How will our future be shaped by global climate change?

With the aim of gaining a better understanding of our future, an international collaboration involving researchers from the Centre de Recherche et d'Enseignement en Géosciences de l'Environnement (AMU/CNRS/IRD/INRAE/Collège de France) is exploring ancient warm periods in the Earth's history. In their study, published on 29 January in the journal Nature Geoscience, they show that an increase in greenhouse gases in the atmosphere 56 million years ago led to a sudden change in rainfall and vegetation in Central Asia.

Today, vast treeless steppes characterise the landscape of Central Asia. The rare rainfall that reaches the interior of Asia is mainly due to the monsoon in summer or to mid-latitude westerlies in winter and spring. These steppes are particularly sensitive to changes in temperature and precipitation, with all the consequences that this implies for their inhabitants, such as the Saiga antelope or Przewalski's horse, an endangered species”, explains Dr Niels Meijer, before adding: “One of the major uncertainties of global climate change is how the Asian monsoon and the Central Asian regions that depend on it will react to future climate change.”

As part of an international research team that has been working in the region for more than twenty years, Niels Meijer recently focused on the warm period of the early Palaeogene, where he identified a hyperthermal event of extreme warming precisely dated to 56 million years ago.

In order to reconstruct the precipitation patterns of this period, the researchers combined their expertise to develop an innovative multi-proxy approach in which they combined fossil pollen and spores with geochemical data from fossil soils. “During the hyperthermal event we studied, precipitation temporarily doubled due to higher temperatures and the regional steppe was replaced by a forested landscape,” explains Meijer, describing the results and adding, “But most importantly, we were able to use geochemical data to show that the soils dried out in winter, meaning that, contrary to expectations, most of the precipitation fell during the summer period - which is comparable to the modern monsoon.”

Scientists associate this hyperthermal event with the “Paleocene/Eocene temperature maximum”, a phase of global warming associated with a considerable increase in greenhouse gases in the Earth's atmosphere and oceans. During this period, the global temperature rose by an average of six degrees Celsius in the space of a few thousand years. Their research shows that in Asia this event was accompanied by exceptionally wet conditions and an inland expansion of precipitation, which they have called a proto-monsoon.

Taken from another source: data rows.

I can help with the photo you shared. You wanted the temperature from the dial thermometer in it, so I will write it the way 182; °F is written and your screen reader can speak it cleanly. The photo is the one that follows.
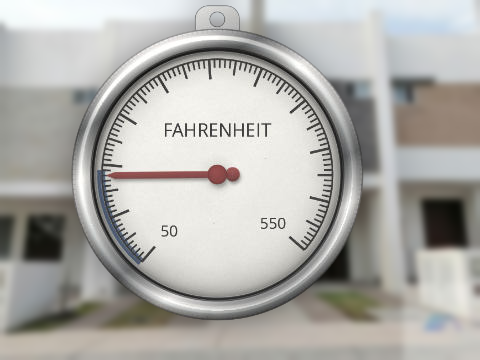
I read 140; °F
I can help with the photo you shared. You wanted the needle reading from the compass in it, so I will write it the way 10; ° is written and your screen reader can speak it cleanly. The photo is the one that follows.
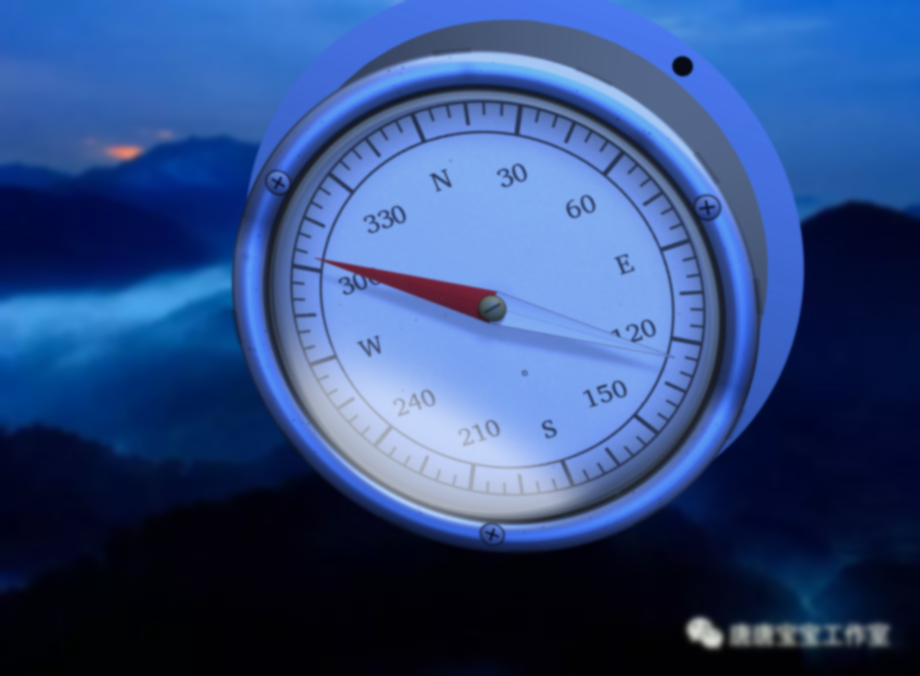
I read 305; °
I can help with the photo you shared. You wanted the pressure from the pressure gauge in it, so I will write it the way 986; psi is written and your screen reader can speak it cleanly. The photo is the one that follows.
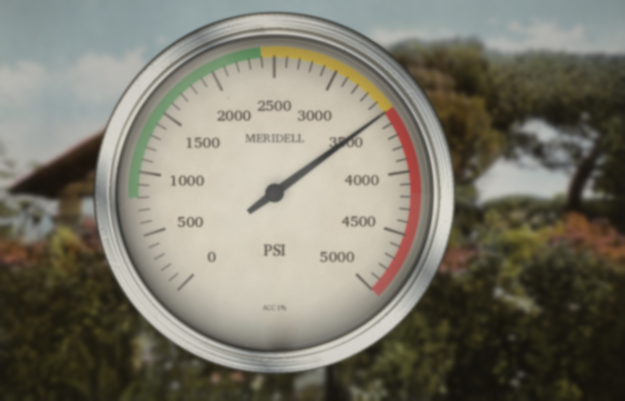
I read 3500; psi
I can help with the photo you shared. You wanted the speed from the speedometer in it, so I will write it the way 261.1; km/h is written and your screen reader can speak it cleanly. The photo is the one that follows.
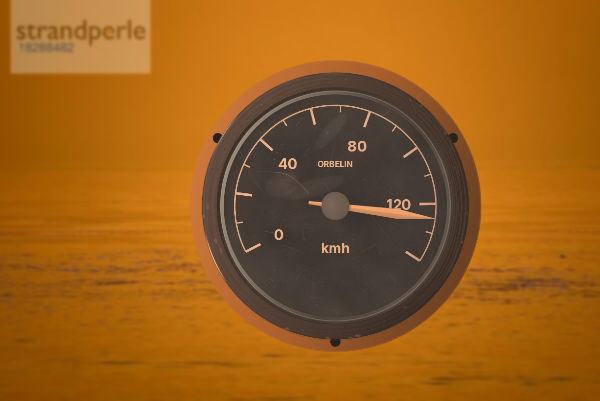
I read 125; km/h
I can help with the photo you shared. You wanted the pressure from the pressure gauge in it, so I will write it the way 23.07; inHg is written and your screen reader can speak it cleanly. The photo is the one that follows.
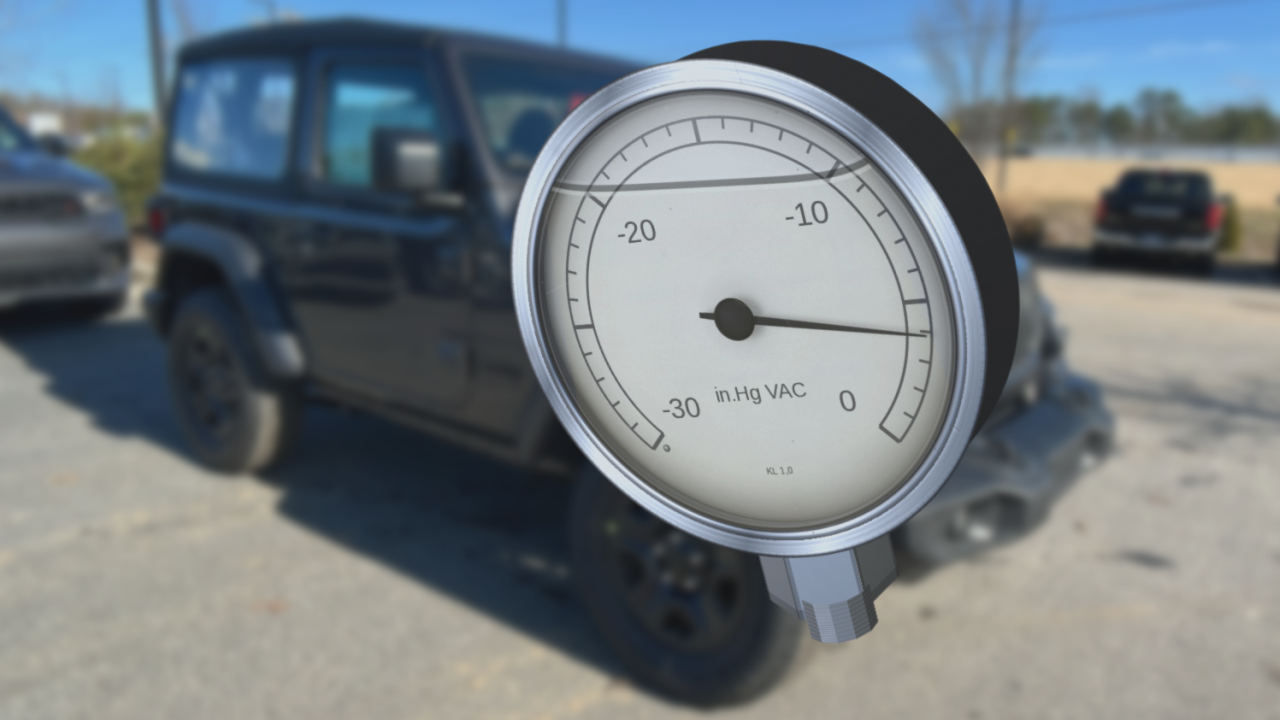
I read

“The abrupt greening of the Central Asian steppe desert as a result of the monsoon climate probably also allowed the spread of new mammal species and may also have played a role in feedbacks in the global carbon cycle”, Meijer sums up before concluding: “Our work shows an abrupt and non-linear response of the Asian monsoons to extreme greenhouse conditions. Although the seas and mountains of Asia 56 million years ago were very different from those of today, these data highlight the possibility of abrupt changes in precipitation and ecosystems in Central Asia under future global warming. Current warming is imposing extreme temperatures and increased drought on the Central Asian steppe and its fragile flora and fauna, which are already under threat from anthropogenic land use. Even more dramatic abrupt changes are expected if temperatures continue to rise”.

29.01.2024